I covered Invenergy’s objections to granting intervene status here. Since then the Building Trades filed for last minute intervenor status because their union would represent the vast majority of workers who will build the plant if approved. The Building Trades were granted limited intervenor status pertaining to employment.
Both the Conservation Law Foundation and the Burrillville Land Trust had motions before the board asking that Invenergy’s application be denied. BLT said bluntly that the Invenergy application contains erroneous information or deliberate omissions. There are, says BLT, no biodiversity impacts and no noise impacts cited in Invenergy’s application. BLT maintains that Invenergy underestimated the impact of their power plant on species diversity by half. The effects on birds and bats, so important to keep insect populations down, is likely to be severe. Invenergy’s estimated water impacts are 75% less than what BLT expects. Ultimately, says the BLT, the impact of this power plant will be felt for decades after its estimated 40-50 life span.
The CLF’s motion to dismiss was based in part on the Resilient Rhode Island Act, and on the fact that Invenergy’s application is incomplete. Under the law, says CLF attorney Jerry Elmer, “Incomplete applications must be rejected.”
Invenergy could not argue that their application was complete. They even admitted that they are still in negotiation for some permits. But Invenergy maintained that this is business as usual and not a reason to reject the application. Invenergy is pushing hard on this application, and want the EFSB to make a quick decision because if this application process drags on too long, they could be out hundreds of millions of dollars, said the CLF. But Attorney Elmer said that Invernergy needs to live with their business decisions, and the EFSB must deny incomplete objections even if Invenergy might face a monetary loss.

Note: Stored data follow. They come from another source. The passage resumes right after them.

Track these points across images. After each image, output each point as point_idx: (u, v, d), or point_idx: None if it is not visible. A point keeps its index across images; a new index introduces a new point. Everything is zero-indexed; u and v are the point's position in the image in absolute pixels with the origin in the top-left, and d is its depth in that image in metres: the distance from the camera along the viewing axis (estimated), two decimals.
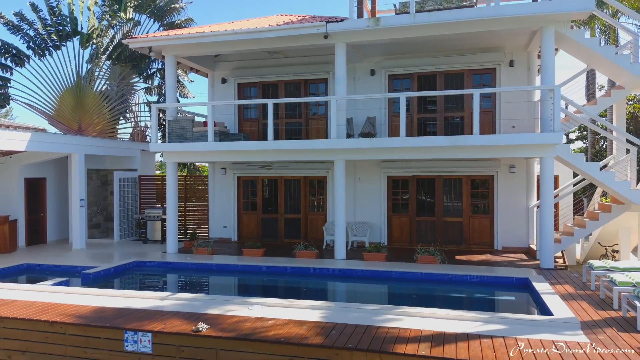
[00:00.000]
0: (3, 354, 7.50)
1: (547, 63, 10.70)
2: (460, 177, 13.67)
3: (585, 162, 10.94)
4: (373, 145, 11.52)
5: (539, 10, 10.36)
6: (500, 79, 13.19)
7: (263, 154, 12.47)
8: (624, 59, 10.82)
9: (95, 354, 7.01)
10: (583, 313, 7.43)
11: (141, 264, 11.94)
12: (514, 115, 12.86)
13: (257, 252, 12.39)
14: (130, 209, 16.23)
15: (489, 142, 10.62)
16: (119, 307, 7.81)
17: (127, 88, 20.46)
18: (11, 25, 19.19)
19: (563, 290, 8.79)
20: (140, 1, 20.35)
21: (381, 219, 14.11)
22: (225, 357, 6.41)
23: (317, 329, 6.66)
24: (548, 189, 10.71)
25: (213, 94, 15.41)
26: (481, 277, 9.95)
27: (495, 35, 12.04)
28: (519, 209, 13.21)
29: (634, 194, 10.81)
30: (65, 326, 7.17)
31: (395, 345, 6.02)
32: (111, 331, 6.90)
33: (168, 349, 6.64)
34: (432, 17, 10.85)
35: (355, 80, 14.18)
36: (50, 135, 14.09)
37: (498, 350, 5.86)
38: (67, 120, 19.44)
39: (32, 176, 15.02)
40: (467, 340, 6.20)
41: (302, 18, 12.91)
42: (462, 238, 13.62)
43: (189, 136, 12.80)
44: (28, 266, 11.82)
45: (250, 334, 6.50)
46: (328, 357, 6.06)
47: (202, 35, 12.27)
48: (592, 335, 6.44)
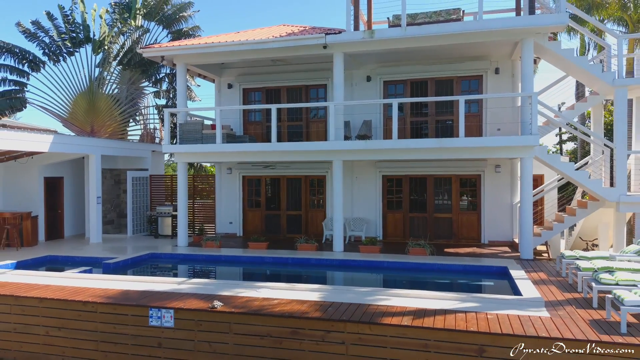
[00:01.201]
0: (42, 330, 8.56)
1: (526, 72, 11.74)
2: (450, 176, 14.71)
3: (561, 162, 11.98)
4: (368, 146, 12.57)
5: (518, 24, 11.40)
6: (487, 85, 14.22)
7: (267, 154, 13.51)
8: (596, 68, 11.86)
9: (123, 329, 8.07)
10: (550, 295, 8.48)
11: (156, 255, 13.02)
12: (500, 119, 13.88)
13: (261, 245, 13.43)
14: (141, 206, 17.29)
15: (472, 144, 11.66)
16: (142, 290, 8.86)
17: (136, 92, 21.52)
18: (28, 33, 20.28)
19: (537, 277, 9.83)
20: (149, 9, 21.41)
21: (377, 215, 15.14)
22: (238, 329, 7.46)
23: (316, 306, 7.71)
24: (527, 187, 11.73)
25: (220, 99, 16.46)
26: (465, 266, 11.00)
27: (481, 45, 13.04)
28: (504, 206, 14.24)
29: (605, 191, 11.85)
30: (96, 305, 8.23)
31: (383, 318, 7.07)
32: (137, 309, 7.96)
33: (188, 323, 7.70)
34: (422, 30, 11.89)
35: (353, 85, 15.21)
36: (70, 137, 15.16)
37: (469, 322, 6.90)
38: (80, 123, 20.51)
39: (51, 175, 16.09)
40: (444, 314, 7.25)
41: (303, 29, 13.96)
42: (451, 233, 14.65)
43: (199, 138, 13.84)
44: (51, 257, 12.88)
45: (258, 310, 7.56)
46: (325, 328, 7.11)
47: (211, 45, 13.32)
48: (554, 311, 7.49)
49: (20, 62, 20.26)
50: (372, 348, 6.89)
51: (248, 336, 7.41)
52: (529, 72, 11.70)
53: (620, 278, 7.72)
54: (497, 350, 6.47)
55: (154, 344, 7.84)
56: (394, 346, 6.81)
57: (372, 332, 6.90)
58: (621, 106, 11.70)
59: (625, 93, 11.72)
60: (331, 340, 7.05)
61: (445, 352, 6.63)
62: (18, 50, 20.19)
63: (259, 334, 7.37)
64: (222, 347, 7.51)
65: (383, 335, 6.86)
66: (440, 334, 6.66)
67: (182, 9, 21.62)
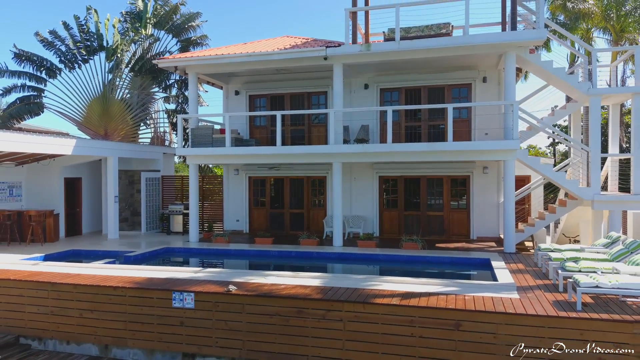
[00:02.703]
0: (76, 312, 9.72)
1: (509, 82, 12.89)
2: (442, 177, 15.86)
3: (540, 164, 13.13)
4: (366, 149, 13.72)
5: (501, 39, 12.56)
6: (476, 93, 15.38)
7: (272, 157, 14.68)
8: (572, 78, 13.02)
9: (149, 310, 9.22)
10: (523, 281, 9.62)
11: (170, 249, 14.19)
12: (488, 124, 15.03)
13: (267, 240, 14.59)
14: (154, 205, 18.47)
15: (460, 148, 12.81)
16: (165, 277, 10.03)
17: (147, 97, 22.71)
18: (46, 42, 21.47)
19: (515, 267, 10.98)
20: (159, 19, 22.60)
21: (374, 213, 16.30)
22: (250, 309, 8.62)
23: (317, 290, 8.86)
24: (510, 187, 12.88)
25: (227, 104, 17.63)
26: (452, 259, 12.16)
27: (470, 57, 14.17)
28: (491, 204, 15.38)
29: (581, 191, 12.99)
30: (125, 290, 9.40)
31: (375, 299, 8.23)
32: (162, 292, 9.12)
33: (206, 304, 8.85)
34: (414, 44, 13.05)
35: (351, 93, 16.37)
36: (90, 141, 16.36)
37: (449, 301, 8.06)
38: (94, 127, 21.70)
39: (70, 176, 17.28)
40: (428, 296, 8.40)
41: (305, 41, 15.13)
42: (443, 229, 15.80)
43: (209, 142, 15.00)
44: (75, 251, 14.04)
45: (268, 292, 8.72)
46: (326, 308, 8.26)
47: (221, 57, 14.49)
48: (524, 294, 8.63)
49: (39, 69, 21.45)
50: (365, 324, 8.05)
51: (259, 315, 8.57)
52: (511, 82, 12.85)
53: (583, 265, 8.87)
54: (471, 325, 7.62)
55: (177, 323, 8.99)
56: (385, 322, 7.96)
57: (366, 310, 8.06)
58: (595, 113, 12.84)
59: (598, 101, 12.86)
60: (331, 318, 8.20)
61: (428, 327, 7.78)
62: (36, 58, 21.39)
63: (268, 313, 8.53)
64: (237, 325, 8.66)
65: (375, 313, 8.01)
66: (424, 311, 7.81)
67: (190, 18, 22.80)
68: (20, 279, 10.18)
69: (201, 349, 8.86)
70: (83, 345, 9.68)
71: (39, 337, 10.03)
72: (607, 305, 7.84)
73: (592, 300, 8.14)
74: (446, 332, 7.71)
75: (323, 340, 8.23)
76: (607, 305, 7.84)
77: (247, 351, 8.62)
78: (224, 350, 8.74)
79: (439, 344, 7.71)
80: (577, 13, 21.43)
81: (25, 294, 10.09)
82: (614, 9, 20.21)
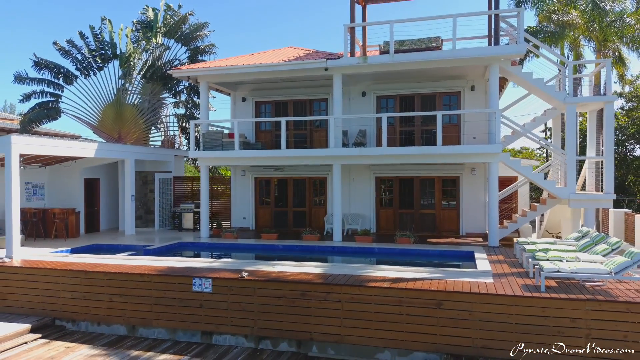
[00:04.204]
0: (106, 297, 11.03)
1: (492, 91, 14.21)
2: (433, 178, 17.17)
3: (521, 165, 14.44)
4: (363, 153, 15.03)
5: (485, 53, 13.87)
6: (464, 100, 16.69)
7: (277, 159, 16.00)
8: (550, 88, 14.34)
9: (171, 294, 10.54)
10: (500, 269, 10.93)
11: (184, 244, 15.53)
12: (476, 129, 16.33)
13: (272, 236, 15.91)
14: (166, 204, 19.80)
15: (447, 151, 14.12)
16: (184, 266, 11.36)
17: (158, 102, 24.05)
18: (63, 51, 22.84)
19: (495, 259, 12.28)
20: (169, 28, 23.95)
21: (371, 211, 17.61)
22: (261, 292, 9.94)
23: (319, 276, 10.17)
24: (494, 187, 14.18)
25: (235, 110, 18.95)
26: (441, 251, 13.48)
27: (458, 67, 15.45)
28: (479, 203, 16.69)
29: (558, 190, 14.30)
30: (150, 276, 10.72)
31: (369, 283, 9.54)
32: (183, 278, 10.44)
33: (222, 289, 10.17)
34: (406, 57, 14.37)
35: (350, 100, 17.69)
36: (110, 145, 17.71)
37: (431, 284, 9.37)
38: (109, 130, 23.05)
39: (90, 177, 18.62)
40: (415, 281, 9.71)
41: (307, 53, 16.46)
42: (434, 226, 17.11)
43: (219, 145, 16.32)
44: (97, 245, 15.37)
45: (276, 278, 10.04)
46: (326, 291, 9.58)
47: (231, 67, 15.82)
48: (498, 279, 9.94)
49: (56, 76, 22.81)
50: (360, 304, 9.36)
51: (268, 298, 9.88)
52: (494, 92, 14.17)
53: (550, 255, 10.18)
54: (450, 304, 8.92)
55: (197, 305, 10.31)
56: (377, 302, 9.27)
57: (361, 292, 9.37)
58: (571, 120, 14.16)
59: (574, 109, 14.18)
60: (330, 299, 9.51)
61: (414, 306, 9.09)
62: (54, 65, 22.76)
63: (276, 296, 9.84)
64: (249, 306, 9.98)
65: (369, 295, 9.32)
66: (410, 293, 9.13)
67: (198, 28, 24.14)
68: (56, 268, 11.51)
69: (218, 328, 10.17)
70: (112, 326, 11.00)
71: (72, 319, 11.34)
72: (567, 288, 9.15)
73: (557, 284, 9.44)
74: (429, 310, 9.02)
75: (324, 318, 9.55)
76: (568, 288, 9.15)
77: (258, 329, 9.94)
78: (238, 329, 10.06)
79: (423, 320, 9.03)
80: (562, 24, 22.77)
81: (61, 281, 11.42)
82: (596, 20, 21.51)
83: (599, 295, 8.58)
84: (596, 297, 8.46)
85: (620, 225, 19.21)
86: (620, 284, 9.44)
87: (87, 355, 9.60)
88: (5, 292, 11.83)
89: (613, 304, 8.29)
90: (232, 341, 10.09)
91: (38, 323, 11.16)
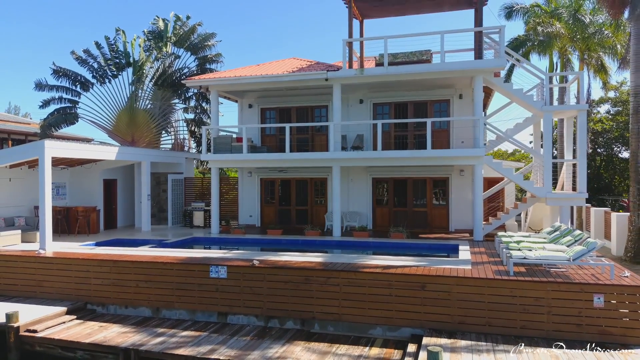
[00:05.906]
0: (133, 283, 12.53)
1: (477, 100, 15.71)
2: (425, 179, 18.67)
3: (503, 167, 15.94)
4: (360, 155, 16.53)
5: (469, 66, 15.37)
6: (453, 108, 18.19)
7: (281, 162, 17.51)
8: (529, 97, 15.85)
9: (191, 280, 12.03)
10: (479, 259, 12.42)
11: (197, 239, 17.04)
12: (464, 134, 17.84)
13: (277, 232, 17.42)
14: (178, 203, 21.32)
15: (437, 154, 15.63)
16: (201, 256, 12.87)
17: (168, 108, 25.60)
18: (80, 60, 24.42)
19: (477, 250, 13.77)
20: (178, 38, 25.50)
21: (368, 209, 19.12)
22: (270, 278, 11.44)
23: (320, 264, 11.68)
24: (479, 187, 15.66)
25: (242, 116, 20.48)
26: (429, 245, 14.99)
27: (447, 78, 16.94)
28: (467, 202, 18.18)
29: (536, 190, 15.80)
30: (172, 265, 12.23)
31: (363, 269, 11.05)
32: (201, 266, 11.95)
33: (236, 275, 11.67)
34: (399, 69, 15.88)
35: (349, 107, 19.20)
36: (129, 148, 19.26)
37: (417, 270, 10.87)
38: (122, 134, 24.59)
39: (108, 177, 20.15)
40: (403, 267, 11.21)
41: (310, 64, 17.98)
42: (426, 223, 18.61)
43: (229, 149, 17.83)
44: (118, 240, 16.88)
45: (283, 265, 11.55)
46: (326, 276, 11.08)
47: (239, 78, 17.34)
48: (475, 267, 11.43)
49: (74, 83, 24.37)
50: (356, 287, 10.85)
51: (276, 282, 11.38)
52: (479, 100, 15.67)
53: (522, 245, 11.69)
54: (433, 286, 10.42)
55: (213, 289, 11.81)
56: (370, 285, 10.76)
57: (356, 277, 10.87)
58: (547, 126, 15.67)
59: (550, 117, 15.69)
60: (330, 283, 11.01)
61: (401, 288, 10.58)
62: (71, 73, 24.33)
63: (283, 281, 11.34)
64: (259, 290, 11.48)
65: (363, 279, 10.82)
66: (399, 277, 10.63)
67: (206, 38, 25.69)
68: (87, 258, 13.03)
69: (232, 309, 11.67)
70: (139, 308, 12.49)
71: (102, 303, 12.83)
72: (534, 273, 10.64)
73: (526, 270, 10.94)
74: (415, 291, 10.52)
75: (324, 300, 11.05)
76: (534, 273, 10.64)
77: (267, 309, 11.44)
78: (250, 309, 11.56)
79: (409, 300, 10.53)
80: (550, 34, 24.28)
81: (92, 269, 12.92)
82: (579, 31, 23.02)
83: (559, 279, 10.08)
84: (556, 280, 9.95)
85: (601, 223, 20.78)
86: (580, 270, 10.92)
87: (120, 332, 11.10)
88: (42, 280, 13.34)
89: (570, 285, 9.78)
90: (244, 320, 11.60)
91: (72, 307, 12.66)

Chairperson Curran argued for Invenergy’s position, it seems to me, better than Invenergy’s own lawyers. Curran said that she thinks incomplete applications can move ahead despite what the CLF sees as important, material omissions. The application, says Curran, will be finished by the time the EFSB makes a decision, but Attorney Elmer countered that the statute and rules say that the application must be complete when filed, not when decided upon.

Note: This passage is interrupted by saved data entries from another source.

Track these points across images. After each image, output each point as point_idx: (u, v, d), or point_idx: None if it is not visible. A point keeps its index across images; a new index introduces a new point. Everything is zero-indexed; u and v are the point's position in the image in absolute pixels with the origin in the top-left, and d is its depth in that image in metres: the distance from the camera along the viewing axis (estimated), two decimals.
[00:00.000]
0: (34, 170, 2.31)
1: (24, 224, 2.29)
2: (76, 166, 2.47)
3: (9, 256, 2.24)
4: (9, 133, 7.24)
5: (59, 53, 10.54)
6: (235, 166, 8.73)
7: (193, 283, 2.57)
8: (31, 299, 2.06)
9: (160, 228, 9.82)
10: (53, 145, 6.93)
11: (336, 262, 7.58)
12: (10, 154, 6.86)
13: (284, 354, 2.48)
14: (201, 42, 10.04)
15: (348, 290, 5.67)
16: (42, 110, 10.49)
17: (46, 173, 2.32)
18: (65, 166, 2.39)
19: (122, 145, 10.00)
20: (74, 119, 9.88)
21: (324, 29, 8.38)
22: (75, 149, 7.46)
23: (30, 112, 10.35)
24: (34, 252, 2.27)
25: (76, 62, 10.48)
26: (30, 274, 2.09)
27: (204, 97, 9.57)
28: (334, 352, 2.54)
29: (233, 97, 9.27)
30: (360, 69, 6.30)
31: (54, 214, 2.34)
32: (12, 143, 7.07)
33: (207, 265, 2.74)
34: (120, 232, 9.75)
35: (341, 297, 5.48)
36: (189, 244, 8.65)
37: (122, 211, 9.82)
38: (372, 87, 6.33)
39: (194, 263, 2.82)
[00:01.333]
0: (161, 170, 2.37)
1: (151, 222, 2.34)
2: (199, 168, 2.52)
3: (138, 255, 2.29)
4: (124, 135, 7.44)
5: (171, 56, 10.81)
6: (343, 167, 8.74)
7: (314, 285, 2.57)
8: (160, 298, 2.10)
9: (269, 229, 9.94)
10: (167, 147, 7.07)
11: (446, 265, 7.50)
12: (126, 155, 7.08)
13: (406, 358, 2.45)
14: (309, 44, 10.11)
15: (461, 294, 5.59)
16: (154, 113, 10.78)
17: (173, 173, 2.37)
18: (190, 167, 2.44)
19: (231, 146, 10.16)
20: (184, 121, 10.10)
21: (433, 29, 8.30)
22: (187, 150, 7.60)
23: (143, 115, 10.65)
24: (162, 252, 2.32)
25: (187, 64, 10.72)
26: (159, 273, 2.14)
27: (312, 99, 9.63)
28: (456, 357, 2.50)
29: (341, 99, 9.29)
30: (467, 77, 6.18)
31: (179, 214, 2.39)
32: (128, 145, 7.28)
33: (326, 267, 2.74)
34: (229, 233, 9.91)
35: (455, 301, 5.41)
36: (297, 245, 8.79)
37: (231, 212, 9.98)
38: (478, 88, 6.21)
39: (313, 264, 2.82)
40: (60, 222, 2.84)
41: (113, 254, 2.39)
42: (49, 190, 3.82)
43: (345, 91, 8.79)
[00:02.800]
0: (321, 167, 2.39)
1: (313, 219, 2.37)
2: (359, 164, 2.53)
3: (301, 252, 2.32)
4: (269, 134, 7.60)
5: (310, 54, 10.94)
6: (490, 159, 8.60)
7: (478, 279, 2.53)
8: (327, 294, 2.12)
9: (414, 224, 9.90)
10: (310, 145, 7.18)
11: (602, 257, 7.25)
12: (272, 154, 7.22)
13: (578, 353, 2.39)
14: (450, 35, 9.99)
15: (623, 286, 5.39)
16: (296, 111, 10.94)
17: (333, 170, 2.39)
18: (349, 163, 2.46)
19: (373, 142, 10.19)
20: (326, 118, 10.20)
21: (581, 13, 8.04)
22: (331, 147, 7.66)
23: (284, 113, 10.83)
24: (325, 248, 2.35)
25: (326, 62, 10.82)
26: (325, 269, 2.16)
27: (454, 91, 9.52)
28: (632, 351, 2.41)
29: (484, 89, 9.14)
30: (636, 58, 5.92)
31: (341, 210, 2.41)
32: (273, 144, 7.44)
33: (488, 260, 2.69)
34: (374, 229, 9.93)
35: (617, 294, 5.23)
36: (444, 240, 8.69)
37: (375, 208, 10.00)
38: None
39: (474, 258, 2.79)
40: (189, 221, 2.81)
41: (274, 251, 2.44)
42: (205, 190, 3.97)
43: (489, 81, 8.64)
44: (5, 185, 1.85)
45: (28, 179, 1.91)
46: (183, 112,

Board member Coit also argued passionately for Invenergy’s position. If Curran and Coit want to obey the law though, it would seem that they might have to reject Invenergy’s application, something they clearly didn’t want to do.

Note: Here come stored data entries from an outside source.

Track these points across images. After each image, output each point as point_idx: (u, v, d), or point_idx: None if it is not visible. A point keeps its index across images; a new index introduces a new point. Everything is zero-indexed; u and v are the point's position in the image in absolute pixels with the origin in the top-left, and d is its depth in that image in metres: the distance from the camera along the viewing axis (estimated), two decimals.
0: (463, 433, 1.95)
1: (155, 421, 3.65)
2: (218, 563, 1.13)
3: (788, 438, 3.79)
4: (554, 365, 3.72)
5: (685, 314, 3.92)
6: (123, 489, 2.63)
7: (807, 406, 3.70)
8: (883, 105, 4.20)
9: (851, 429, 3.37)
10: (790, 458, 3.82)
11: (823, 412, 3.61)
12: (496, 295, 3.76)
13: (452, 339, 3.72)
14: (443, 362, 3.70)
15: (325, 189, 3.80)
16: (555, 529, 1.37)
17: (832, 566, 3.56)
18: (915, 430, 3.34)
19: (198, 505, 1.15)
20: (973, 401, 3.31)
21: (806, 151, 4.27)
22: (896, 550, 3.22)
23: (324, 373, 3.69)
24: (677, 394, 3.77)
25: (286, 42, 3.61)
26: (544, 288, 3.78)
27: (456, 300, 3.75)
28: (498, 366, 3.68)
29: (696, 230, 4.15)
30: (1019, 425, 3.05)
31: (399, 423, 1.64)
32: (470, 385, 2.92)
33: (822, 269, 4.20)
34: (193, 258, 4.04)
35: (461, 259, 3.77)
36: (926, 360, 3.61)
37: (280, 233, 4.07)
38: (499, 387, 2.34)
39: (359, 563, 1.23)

Invenergy’s lawyers were clearly pleased with Curran and Coit’s defense of their application. They assured the EFSB board that the board will have plenty of information about the power plant by the time they make their decision. The lawyers maintained that what isn’t in the application isn’t important. In fact, in all their years of practice, these lawyers say they have, “never seen such a detailed application.”
The CLF was next questioned about their reliance on the Resilient RI Act. Under the law, all state agencies shall follow this act. This means that the act applies to the EFSB and that the EFSB has the discretion to consider the climate change impact of the proposed energy plant.
Invenergy seems to feel that the Resilient RI Act is a toothless reminder about the importance of greenhouse gas reductions. They said that the act says nothing about their project and really doesn’t apply.
The second half of the hearing consisted of Invenergy’s sales pitch, a 51 page PowerPoint presentation that is both an ad for Invenergy (including slides touting the companies wind and solar projects, projects they seem to have no interest in bringing to Rhode Island) and plenty of information about the robustness of the company’s finances.